Kincaid shook his head. "No, thanks." He waited until the Major returned from the kitchen with a fresh bottle, then said, "What would Jasmine have taken upon herself, Major?"

The Major stared at the beer bottle as he rotated it delicately between his fingertips. "Do you have any idea what happened in Calcutta in 1946, Mr. Kincaid?" He looked up, and Kincaid saw that his pale blue eyes were bloodshot. "Muslims seeking partition attacked and killed Hindus, and the rioting that followed spread through the city like wildfire. The history books refer to it as the Calcutta Killings." He gave a snort of derision. "Makes it sound like a bank robbery, or some idiot gunning people down in a supermarket." Shaking his head in disgust, he said, "They've no idea.

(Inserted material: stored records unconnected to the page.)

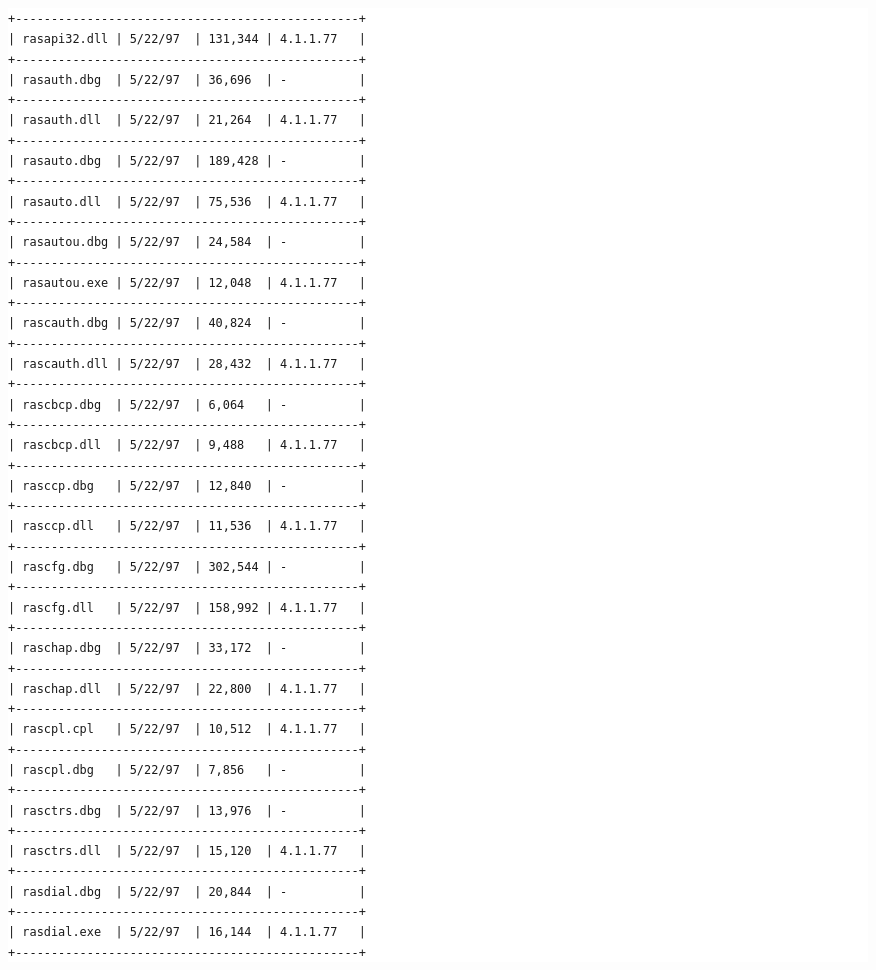 	+------------------------------------------------+
	| rasapi32.dll | 5/22/97  | 131,344 | 4.1.1.77   | 
	+------------------------------------------------+
	| rasauth.dbg  | 5/22/97  | 36,696  | -          | 
	+------------------------------------------------+
	| rasauth.dll  | 5/22/97  | 21,264  | 4.1.1.77   | 
	+------------------------------------------------+
	| rasauto.dbg  | 5/22/97  | 189,428 | -          | 
	+------------------------------------------------+
	| rasauto.dll  | 5/22/97  | 75,536  | 4.1.1.77   | 
	+------------------------------------------------+
	| rasautou.dbg | 5/22/97  | 24,584  | -          | 
	+------------------------------------------------+
	| rasautou.exe | 5/22/97  | 12,048  | 4.1.1.77   | 
	+------------------------------------------------+
	| rascauth.dbg | 5/22/97  | 40,824  | -          | 
	+------------------------------------------------+
	| rascauth.dll | 5/22/97  | 28,432  | 4.1.1.77   | 
	+------------------------------------------------+
	| rascbcp.dbg  | 5/22/97  | 6,064   | -          | 
	+------------------------------------------------+
	| rascbcp.dll  | 5/22/97  | 9,488   | 4.1.1.77   | 
	+------------------------------------------------+
	| rasccp.dbg   | 5/22/97  | 12,840  | -          | 
	+------------------------------------------------+
	| rasccp.dll   | 5/22/97  | 11,536  | 4.1.1.77   | 
	+------------------------------------------------+
	| rascfg.dbg   | 5/22/97  | 302,544 | -          | 
	+------------------------------------------------+
	| rascfg.dll   | 5/22/97  | 158,992 | 4.1.1.77   | 
	+------------------------------------------------+
	| raschap.dbg  | 5/22/97  | 33,172  | -          | 
	+------------------------------------------------+
	| raschap.dll  | 5/22/97  | 22,800  | 4.1.1.77   | 
	+------------------------------------------------+
	| rascpl.cpl   | 5/22/97  | 10,512  | 4.1.1.77   | 
	+------------------------------------------------+
	| rascpl.dbg   | 5/22/97  | 7,856   | -          | 
	+------------------------------------------------+
	| rasctrs.dbg  | 5/22/97  | 13,976  | -          | 
	+------------------------------------------------+
	| rasctrs.dll  | 5/22/97  | 15,120  | 4.1.1.77   | 
	+------------------------------------------------+
	| rasdial.dbg  | 5/22/97  | 20,844  | -          | 
	+------------------------------------------------+
	| rasdial.exe  | 5/22/97  | 16,144  | 4.1.1.77   | 
	+------------------------------------------------+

You see horrors enough in your job, I dare say, but I hope you never see the likes of those days. Six thousand bodies in the streets by the time it was all over. Six thousand bodies rotting, or burning in the fires that smoldered for days, You could never forget the smell. It clung to your skin, the roof of your mouth, the inside of your nose." He drank deeply, as if the beer might wash the memory of the taste from his mouth.

"Jasmine would have been only a child," Kincaid said, doing some mental arithmetic. "Why should she have felt guilty?"

"Jasmine's father was a minor civil servant, a paper pusher, with a reputation for not being particularly competent. He was in charge of evacuating a small residential area, a sort of civil defense sergeant." The Major drank again, and Kincaid fancied he heard the edges of his words beginning to slur. "He bungled it. Only a few families got out before the mob poured through the streets. I've wondered since if he put his own family first, or if he just turned tail to save his own skin."

Kincaid waited silently for what he now guessed was coming. He felt the rough, brown fabric of the sofa under his fingertips, smelled a faint spicy scent that might have been the Major's aftershave, overlaid with the odor of beer.